> **Aim of the task**
Scan the entries for lines with the word "knee", then copy those lines.

★ ★ ★ ★

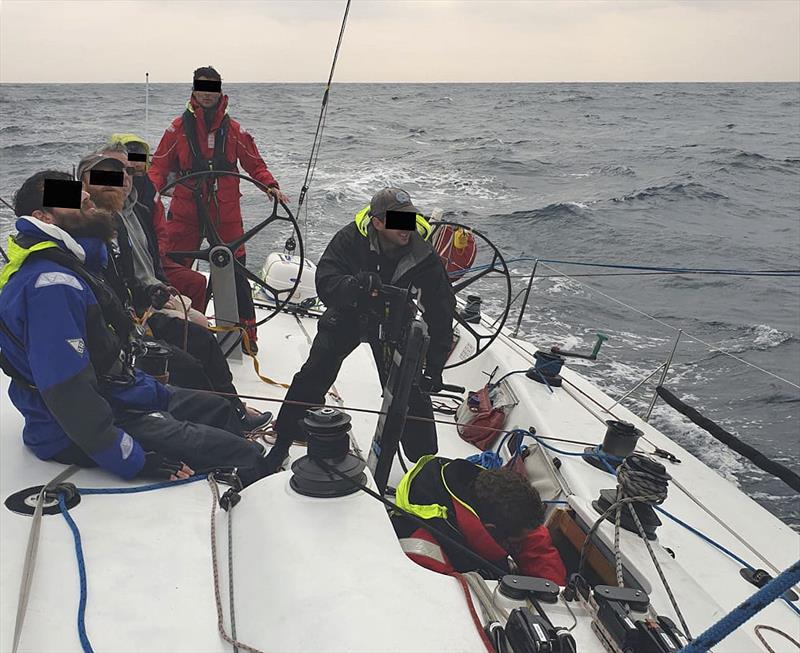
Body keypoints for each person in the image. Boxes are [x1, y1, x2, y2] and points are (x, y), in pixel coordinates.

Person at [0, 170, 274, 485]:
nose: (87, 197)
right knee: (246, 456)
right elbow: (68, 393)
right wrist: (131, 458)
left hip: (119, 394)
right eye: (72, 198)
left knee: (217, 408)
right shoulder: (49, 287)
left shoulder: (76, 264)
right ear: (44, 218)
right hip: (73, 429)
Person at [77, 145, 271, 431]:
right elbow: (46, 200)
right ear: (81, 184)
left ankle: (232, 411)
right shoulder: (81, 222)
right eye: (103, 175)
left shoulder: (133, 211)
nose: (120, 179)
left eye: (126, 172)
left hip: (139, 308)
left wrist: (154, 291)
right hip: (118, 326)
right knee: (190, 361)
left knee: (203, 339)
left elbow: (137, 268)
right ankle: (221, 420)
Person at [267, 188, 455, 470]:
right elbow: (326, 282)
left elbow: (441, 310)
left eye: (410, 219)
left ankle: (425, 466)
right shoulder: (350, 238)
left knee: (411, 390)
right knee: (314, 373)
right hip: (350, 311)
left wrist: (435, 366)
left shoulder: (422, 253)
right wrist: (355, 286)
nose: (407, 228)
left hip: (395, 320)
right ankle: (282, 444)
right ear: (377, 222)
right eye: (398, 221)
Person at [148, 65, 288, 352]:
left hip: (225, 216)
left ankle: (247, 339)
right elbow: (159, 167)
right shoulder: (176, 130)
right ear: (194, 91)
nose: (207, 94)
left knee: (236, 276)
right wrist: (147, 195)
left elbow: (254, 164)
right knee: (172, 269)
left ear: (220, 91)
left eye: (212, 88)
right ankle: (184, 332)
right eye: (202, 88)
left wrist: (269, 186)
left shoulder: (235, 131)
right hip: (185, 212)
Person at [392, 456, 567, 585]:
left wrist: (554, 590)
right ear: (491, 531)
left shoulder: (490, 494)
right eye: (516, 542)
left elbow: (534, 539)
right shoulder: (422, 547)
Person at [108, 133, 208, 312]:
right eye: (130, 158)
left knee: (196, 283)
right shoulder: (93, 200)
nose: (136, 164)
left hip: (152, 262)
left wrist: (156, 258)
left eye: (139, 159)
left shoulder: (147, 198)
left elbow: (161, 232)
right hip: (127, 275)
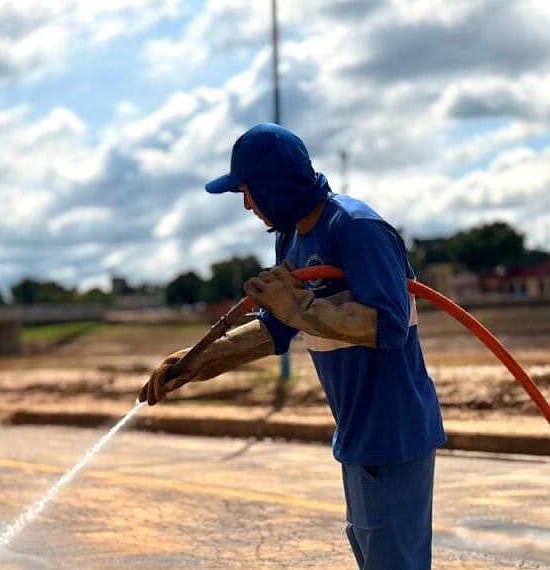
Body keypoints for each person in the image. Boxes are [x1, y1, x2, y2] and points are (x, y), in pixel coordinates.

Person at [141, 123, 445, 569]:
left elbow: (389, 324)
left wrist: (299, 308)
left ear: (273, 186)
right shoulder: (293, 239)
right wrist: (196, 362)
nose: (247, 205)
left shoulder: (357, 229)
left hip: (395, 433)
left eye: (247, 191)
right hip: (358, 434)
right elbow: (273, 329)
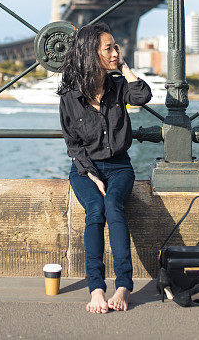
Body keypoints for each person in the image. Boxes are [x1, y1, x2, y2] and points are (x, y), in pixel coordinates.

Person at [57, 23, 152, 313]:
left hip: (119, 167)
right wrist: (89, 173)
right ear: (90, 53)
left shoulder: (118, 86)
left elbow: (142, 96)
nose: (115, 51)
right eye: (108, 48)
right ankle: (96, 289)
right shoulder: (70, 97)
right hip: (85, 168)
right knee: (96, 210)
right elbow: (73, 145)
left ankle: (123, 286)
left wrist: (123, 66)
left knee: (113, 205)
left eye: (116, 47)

★ ★ ★ ★

> **Solution below**
right knee: (246, 456)
left knee: (217, 408)
right knee: (190, 361)
left knee: (203, 339)
left knee: (411, 390)
right knee: (314, 373)
left knee: (236, 276)
right knee: (172, 269)
left knee: (196, 283)
right knee: (96, 210)
left knee: (113, 205)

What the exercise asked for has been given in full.